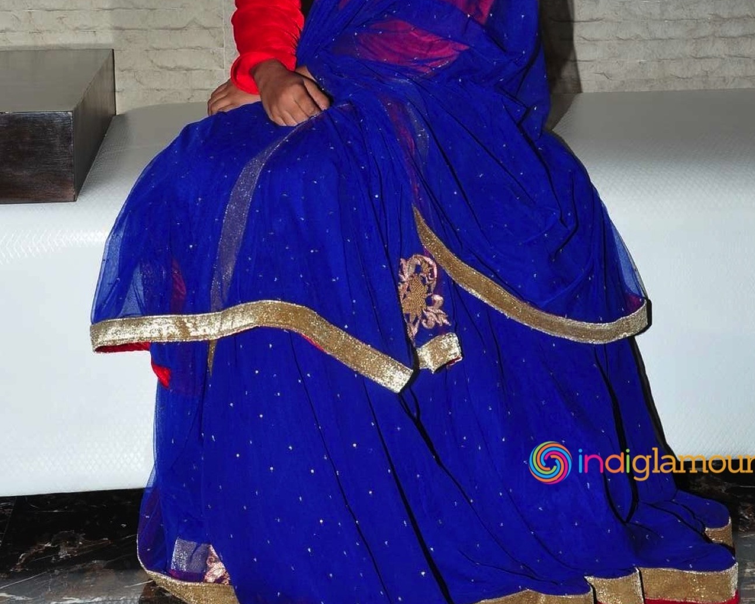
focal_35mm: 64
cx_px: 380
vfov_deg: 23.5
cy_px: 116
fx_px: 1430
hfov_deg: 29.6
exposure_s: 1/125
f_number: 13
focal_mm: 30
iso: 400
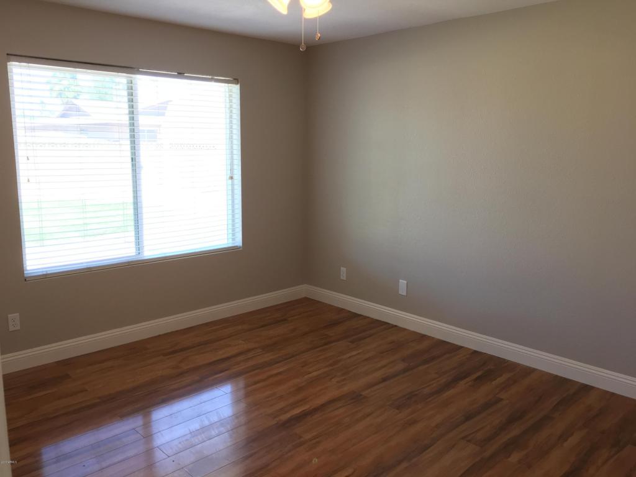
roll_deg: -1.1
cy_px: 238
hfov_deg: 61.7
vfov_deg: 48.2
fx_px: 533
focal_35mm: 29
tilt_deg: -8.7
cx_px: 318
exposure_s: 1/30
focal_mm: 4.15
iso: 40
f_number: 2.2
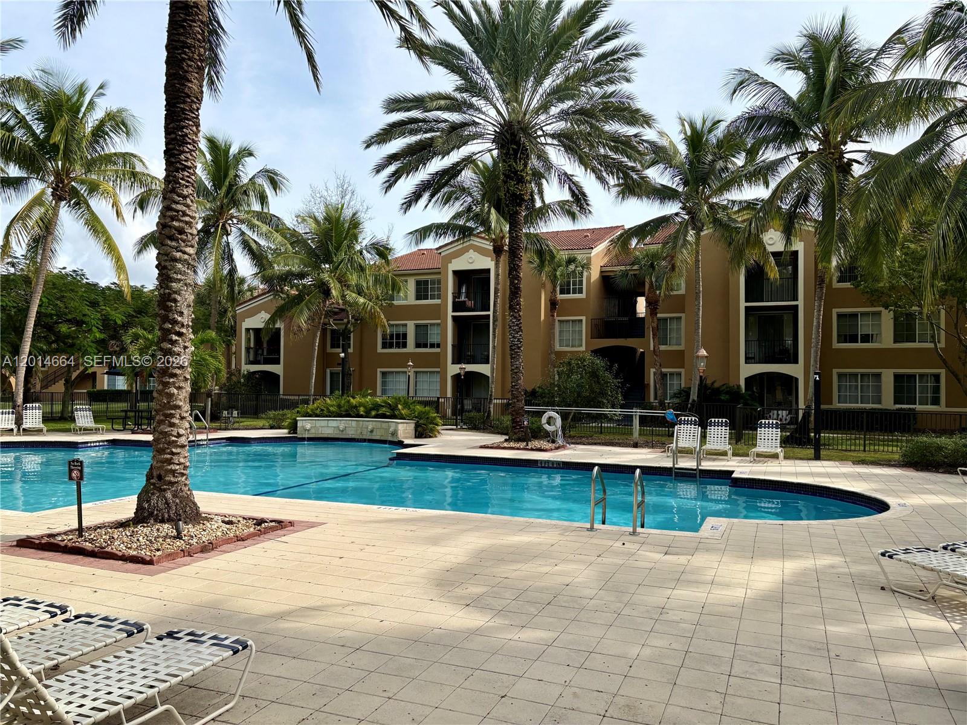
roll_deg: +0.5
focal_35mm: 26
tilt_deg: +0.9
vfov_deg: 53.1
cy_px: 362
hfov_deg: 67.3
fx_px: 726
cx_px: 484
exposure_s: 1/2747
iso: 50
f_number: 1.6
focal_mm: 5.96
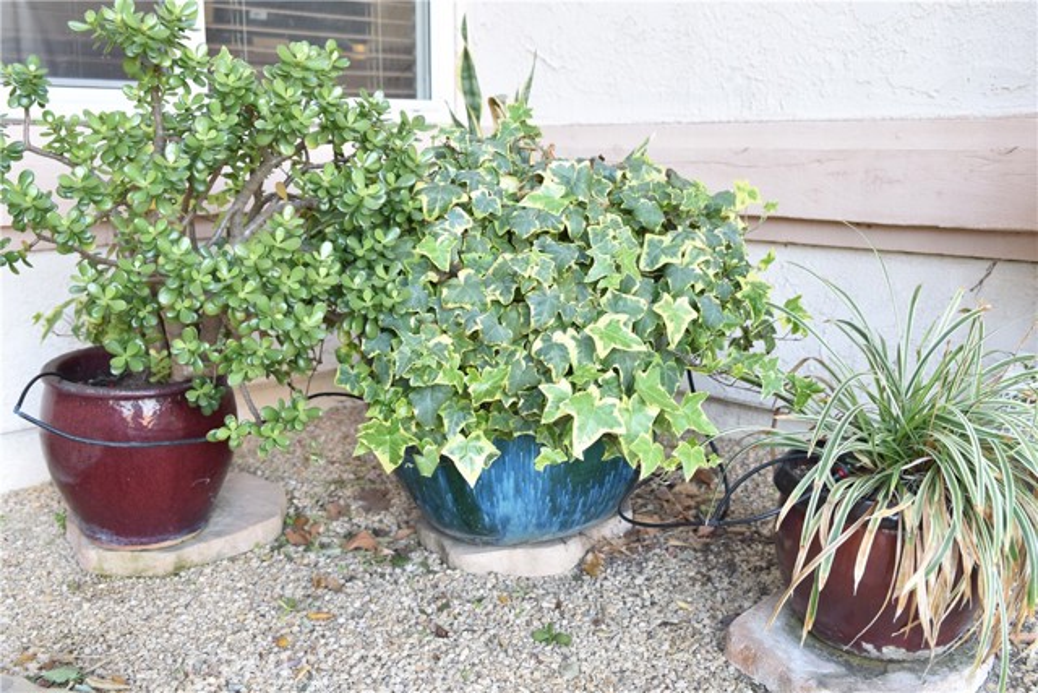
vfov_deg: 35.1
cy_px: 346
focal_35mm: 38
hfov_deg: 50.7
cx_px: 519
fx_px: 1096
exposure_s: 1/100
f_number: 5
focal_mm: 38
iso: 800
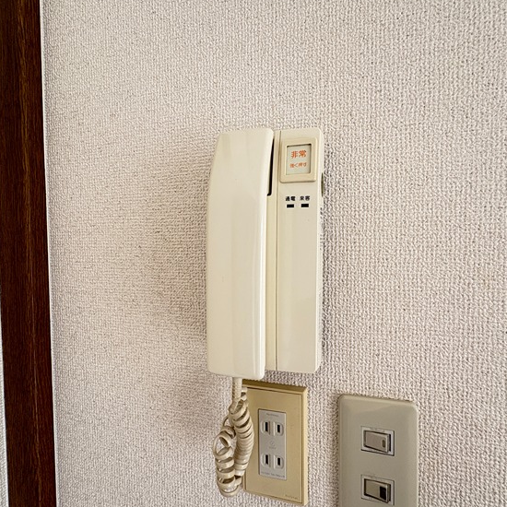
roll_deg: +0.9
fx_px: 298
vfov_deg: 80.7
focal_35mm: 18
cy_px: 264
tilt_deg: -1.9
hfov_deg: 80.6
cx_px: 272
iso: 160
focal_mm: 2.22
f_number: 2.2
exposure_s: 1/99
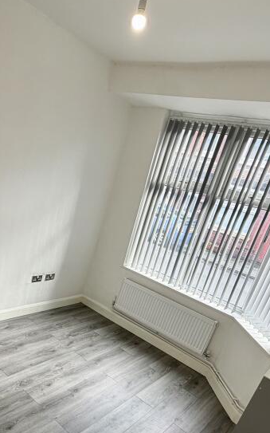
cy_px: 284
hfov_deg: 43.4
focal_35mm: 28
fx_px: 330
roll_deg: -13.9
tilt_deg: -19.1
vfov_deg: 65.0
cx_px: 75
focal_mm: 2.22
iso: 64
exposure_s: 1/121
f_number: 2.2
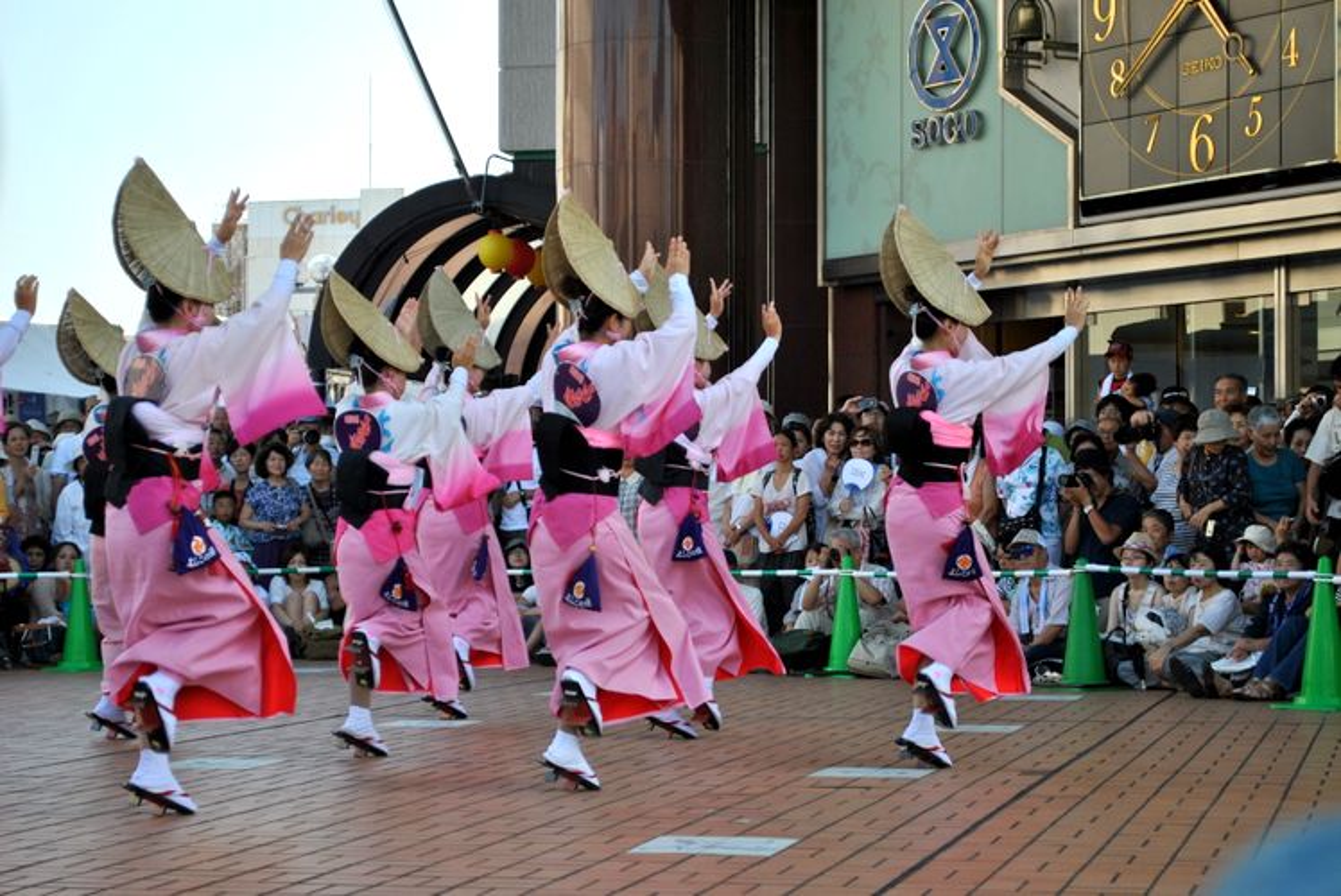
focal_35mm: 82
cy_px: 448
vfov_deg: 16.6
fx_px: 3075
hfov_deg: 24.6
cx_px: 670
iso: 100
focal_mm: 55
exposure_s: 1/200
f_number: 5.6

───

What needs to be done | Return the listing above in full and unaltered. Keep the pictures out.

Response to the task |
focal_35mm: 64
cx_px: 380
vfov_deg: 23.5
cy_px: 116
fx_px: 1430
hfov_deg: 29.6
exposure_s: 1/125
f_number: 13
focal_mm: 30
iso: 400
roll_deg: -1.1
cy_px: 238
hfov_deg: 61.7
vfov_deg: 48.2
fx_px: 533
focal_35mm: 29
tilt_deg: -8.7
cx_px: 318
exposure_s: 1/30
focal_mm: 4.15
iso: 40
f_number: 2.2
roll_deg: +0.5
focal_35mm: 26
tilt_deg: +0.9
vfov_deg: 53.1
cy_px: 362
hfov_deg: 67.3
fx_px: 726
cx_px: 484
exposure_s: 1/2747
iso: 50
f_number: 1.6
focal_mm: 5.96
vfov_deg: 35.1
cy_px: 346
focal_35mm: 38
hfov_deg: 50.7
cx_px: 519
fx_px: 1096
exposure_s: 1/100
f_number: 5
focal_mm: 38
iso: 800
roll_deg: +0.9
fx_px: 298
vfov_deg: 80.7
focal_35mm: 18
cy_px: 264
tilt_deg: -1.9
hfov_deg: 80.6
cx_px: 272
iso: 160
focal_mm: 2.22
f_number: 2.2
exposure_s: 1/99
cy_px: 284
hfov_deg: 43.4
focal_35mm: 28
fx_px: 330
roll_deg: -13.9
tilt_deg: -19.1
vfov_deg: 65.0
cx_px: 75
focal_mm: 2.22
iso: 64
exposure_s: 1/121
f_number: 2.2
focal_35mm: 82
cy_px: 448
vfov_deg: 16.6
fx_px: 3075
hfov_deg: 24.6
cx_px: 670
iso: 100
focal_mm: 55
exposure_s: 1/200
f_number: 5.6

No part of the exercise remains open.